* BEGIN DATA SECTION *

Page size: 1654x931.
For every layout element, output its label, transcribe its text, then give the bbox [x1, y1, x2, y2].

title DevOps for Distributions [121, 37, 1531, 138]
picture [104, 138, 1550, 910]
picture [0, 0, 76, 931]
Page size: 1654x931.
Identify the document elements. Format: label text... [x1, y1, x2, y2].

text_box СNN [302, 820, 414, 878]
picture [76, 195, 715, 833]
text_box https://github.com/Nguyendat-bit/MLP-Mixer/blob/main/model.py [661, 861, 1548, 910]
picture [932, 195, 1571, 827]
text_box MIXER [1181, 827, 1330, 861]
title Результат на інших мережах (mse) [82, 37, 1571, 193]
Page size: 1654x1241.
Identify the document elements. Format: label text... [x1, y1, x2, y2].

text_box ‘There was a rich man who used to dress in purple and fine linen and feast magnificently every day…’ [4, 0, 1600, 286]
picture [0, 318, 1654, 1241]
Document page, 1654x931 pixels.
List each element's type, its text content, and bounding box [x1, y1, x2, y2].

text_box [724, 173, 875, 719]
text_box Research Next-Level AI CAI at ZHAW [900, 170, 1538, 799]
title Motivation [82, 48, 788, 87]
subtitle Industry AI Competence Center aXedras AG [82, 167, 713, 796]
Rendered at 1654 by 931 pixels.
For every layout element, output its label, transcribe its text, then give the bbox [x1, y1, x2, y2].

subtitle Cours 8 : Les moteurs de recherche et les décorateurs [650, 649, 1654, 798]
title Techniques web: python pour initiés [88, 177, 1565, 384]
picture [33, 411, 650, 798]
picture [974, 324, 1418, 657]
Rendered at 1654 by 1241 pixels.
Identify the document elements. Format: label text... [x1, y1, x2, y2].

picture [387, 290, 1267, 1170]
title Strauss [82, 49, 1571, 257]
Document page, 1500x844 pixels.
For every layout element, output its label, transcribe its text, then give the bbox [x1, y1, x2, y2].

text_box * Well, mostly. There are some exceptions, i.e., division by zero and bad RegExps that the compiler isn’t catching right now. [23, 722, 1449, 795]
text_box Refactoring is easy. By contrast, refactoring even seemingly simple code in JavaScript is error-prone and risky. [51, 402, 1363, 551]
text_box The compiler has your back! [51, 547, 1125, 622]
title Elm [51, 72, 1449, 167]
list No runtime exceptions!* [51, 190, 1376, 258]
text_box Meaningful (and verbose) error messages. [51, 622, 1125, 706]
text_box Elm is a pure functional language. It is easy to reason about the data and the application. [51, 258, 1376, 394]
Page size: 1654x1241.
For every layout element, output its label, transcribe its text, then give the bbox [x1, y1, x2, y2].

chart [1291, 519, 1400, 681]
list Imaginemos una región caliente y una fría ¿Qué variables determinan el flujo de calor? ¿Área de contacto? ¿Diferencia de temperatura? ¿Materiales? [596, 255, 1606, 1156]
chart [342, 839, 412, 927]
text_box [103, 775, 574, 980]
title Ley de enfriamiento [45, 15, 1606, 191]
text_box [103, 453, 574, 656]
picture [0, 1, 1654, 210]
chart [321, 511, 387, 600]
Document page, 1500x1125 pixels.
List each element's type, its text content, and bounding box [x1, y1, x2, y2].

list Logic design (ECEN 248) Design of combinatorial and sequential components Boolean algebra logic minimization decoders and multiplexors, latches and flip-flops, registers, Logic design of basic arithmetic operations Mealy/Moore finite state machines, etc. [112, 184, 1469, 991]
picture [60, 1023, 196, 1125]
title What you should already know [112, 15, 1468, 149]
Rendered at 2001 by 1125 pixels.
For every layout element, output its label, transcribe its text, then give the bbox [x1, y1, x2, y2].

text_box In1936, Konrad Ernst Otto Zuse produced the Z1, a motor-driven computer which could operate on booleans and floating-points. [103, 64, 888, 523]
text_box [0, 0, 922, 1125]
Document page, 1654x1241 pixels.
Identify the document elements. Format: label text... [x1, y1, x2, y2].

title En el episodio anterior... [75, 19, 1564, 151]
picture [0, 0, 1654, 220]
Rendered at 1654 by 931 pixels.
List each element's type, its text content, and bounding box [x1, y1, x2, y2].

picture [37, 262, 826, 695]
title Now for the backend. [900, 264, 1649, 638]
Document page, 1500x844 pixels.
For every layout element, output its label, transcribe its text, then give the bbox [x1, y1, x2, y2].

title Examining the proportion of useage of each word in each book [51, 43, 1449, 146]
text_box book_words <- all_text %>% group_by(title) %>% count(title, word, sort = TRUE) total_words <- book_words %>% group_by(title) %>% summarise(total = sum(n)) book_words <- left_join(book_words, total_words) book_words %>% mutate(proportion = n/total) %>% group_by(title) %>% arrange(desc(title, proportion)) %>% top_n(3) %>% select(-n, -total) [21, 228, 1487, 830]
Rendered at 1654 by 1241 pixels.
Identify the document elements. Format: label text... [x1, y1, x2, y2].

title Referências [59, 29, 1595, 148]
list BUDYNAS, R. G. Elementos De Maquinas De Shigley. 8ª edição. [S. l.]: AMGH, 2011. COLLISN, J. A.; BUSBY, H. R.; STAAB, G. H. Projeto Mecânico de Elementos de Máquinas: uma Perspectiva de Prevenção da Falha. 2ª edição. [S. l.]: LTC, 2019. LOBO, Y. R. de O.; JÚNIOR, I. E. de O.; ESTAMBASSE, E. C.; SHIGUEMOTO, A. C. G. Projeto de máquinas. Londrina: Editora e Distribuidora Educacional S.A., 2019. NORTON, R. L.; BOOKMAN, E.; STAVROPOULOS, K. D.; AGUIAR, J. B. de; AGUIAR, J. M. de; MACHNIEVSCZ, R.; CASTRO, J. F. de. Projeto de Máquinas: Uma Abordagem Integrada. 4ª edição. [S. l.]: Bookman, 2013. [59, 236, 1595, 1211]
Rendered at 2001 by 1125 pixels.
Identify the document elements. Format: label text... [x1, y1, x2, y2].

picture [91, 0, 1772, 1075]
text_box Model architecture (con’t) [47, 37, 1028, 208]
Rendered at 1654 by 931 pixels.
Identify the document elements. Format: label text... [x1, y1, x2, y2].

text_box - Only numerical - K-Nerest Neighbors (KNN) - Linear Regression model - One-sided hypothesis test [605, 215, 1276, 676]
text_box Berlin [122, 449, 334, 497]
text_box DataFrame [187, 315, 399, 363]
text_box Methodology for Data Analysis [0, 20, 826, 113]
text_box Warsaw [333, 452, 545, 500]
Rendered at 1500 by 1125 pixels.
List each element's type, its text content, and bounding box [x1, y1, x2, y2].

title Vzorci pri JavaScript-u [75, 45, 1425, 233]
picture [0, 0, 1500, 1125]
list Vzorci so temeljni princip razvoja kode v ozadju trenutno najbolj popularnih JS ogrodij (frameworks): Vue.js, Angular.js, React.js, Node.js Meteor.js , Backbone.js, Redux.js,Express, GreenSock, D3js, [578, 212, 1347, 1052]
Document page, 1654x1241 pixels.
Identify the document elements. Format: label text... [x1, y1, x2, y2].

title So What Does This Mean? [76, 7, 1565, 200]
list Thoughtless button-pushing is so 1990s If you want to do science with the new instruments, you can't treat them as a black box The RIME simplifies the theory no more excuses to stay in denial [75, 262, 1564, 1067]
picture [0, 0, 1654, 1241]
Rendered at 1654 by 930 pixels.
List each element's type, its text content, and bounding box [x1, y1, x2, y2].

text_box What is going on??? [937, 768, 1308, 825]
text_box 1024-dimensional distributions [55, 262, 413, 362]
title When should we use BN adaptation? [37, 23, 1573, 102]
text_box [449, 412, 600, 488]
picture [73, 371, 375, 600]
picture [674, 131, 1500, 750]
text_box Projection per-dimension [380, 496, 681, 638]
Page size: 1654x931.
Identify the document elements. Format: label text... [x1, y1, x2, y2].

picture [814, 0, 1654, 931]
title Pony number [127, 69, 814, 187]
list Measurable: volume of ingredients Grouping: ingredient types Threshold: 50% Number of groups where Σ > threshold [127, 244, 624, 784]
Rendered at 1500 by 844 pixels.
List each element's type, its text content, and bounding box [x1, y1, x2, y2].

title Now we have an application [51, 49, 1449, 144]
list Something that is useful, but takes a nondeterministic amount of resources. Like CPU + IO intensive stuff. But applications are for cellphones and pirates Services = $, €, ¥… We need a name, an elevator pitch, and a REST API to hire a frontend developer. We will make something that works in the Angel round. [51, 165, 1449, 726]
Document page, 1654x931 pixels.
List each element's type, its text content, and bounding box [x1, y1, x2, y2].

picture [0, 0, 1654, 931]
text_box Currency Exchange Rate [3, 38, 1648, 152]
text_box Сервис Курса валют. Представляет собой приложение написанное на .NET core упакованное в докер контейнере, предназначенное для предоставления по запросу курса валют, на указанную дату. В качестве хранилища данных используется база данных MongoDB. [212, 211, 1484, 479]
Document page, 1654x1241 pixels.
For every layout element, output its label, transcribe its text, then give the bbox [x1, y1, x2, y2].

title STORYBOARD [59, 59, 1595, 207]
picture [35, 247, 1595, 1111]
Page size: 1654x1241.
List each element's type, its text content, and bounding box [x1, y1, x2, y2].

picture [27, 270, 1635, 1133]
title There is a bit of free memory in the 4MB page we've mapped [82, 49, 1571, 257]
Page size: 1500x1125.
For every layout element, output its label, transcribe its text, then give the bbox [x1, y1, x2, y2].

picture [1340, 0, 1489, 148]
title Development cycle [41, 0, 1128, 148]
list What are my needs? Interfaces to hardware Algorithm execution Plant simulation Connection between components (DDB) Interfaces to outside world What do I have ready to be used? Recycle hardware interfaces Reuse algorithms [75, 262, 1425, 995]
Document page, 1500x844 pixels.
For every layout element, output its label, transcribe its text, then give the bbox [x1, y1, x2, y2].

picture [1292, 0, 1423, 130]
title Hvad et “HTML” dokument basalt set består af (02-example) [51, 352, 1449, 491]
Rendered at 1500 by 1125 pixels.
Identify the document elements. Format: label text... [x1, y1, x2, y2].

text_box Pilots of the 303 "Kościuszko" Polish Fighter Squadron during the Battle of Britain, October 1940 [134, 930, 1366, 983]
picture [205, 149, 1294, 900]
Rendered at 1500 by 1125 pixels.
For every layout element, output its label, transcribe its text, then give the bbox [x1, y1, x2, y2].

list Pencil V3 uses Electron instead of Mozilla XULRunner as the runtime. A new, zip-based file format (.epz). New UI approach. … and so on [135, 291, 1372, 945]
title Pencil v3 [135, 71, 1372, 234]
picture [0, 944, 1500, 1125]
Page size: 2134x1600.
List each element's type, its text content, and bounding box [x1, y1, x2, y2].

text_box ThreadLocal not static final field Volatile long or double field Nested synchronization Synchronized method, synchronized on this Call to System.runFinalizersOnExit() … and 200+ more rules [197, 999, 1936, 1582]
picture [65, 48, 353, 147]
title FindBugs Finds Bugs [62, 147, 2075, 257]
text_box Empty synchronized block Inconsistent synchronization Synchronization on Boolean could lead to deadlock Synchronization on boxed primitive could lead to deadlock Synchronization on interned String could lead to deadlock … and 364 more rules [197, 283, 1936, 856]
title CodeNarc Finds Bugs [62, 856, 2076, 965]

* END DATA SECTION *

## WORK TO DO
Retype the rows from the very start through the line containing "title Результат на", including that line, keeping each line exactly as it appears above.

## RESPONSE
Page size: 1654x931.
For every layout element, output its label, transcribe its text, then give the bbox [x1, y1, x2, y2].

title DevOps for Distributions [121, 37, 1531, 138]
picture [104, 138, 1550, 910]
picture [0, 0, 76, 931]
Page size: 1654x931.
Identify the document elements. Format: label text... [x1, y1, x2, y2].

text_box СNN [302, 820, 414, 878]
picture [76, 195, 715, 833]
text_box https://github.com/Nguyendat-bit/MLP-Mixer/blob/main/model.py [661, 861, 1548, 910]
picture [932, 195, 1571, 827]
text_box MIXER [1181, 827, 1330, 861]
title Результат на інших мережах (mse) [82, 37, 1571, 193]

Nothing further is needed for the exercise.